• _What you need to do_:
Without omitting anything, retype the data that follows.

• _Records for the exercise_:
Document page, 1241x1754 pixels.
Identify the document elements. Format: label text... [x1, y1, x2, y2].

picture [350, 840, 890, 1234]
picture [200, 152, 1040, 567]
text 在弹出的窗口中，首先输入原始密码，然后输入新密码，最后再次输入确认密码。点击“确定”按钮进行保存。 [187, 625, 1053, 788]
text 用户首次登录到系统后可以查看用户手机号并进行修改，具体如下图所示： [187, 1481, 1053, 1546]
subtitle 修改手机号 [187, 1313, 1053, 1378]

• _Output_:
Document page, 1241x1754 pixels.
Identify the document elements. Format: label text... [x1, y1, x2, y2].

picture [350, 840, 890, 1234]
picture [200, 152, 1040, 567]
text 在弹出的窗口中，首先输入原始密码，然后输入新密码，最后再次输入确认密码。点击“确定”按钮进行保存。 [187, 625, 1053, 788]
text 用户首次登录到系统后可以查看用户手机号并进行修改，具体如下图所示： [187, 1481, 1053, 1546]
subtitle 修改手机号 [187, 1313, 1053, 1378]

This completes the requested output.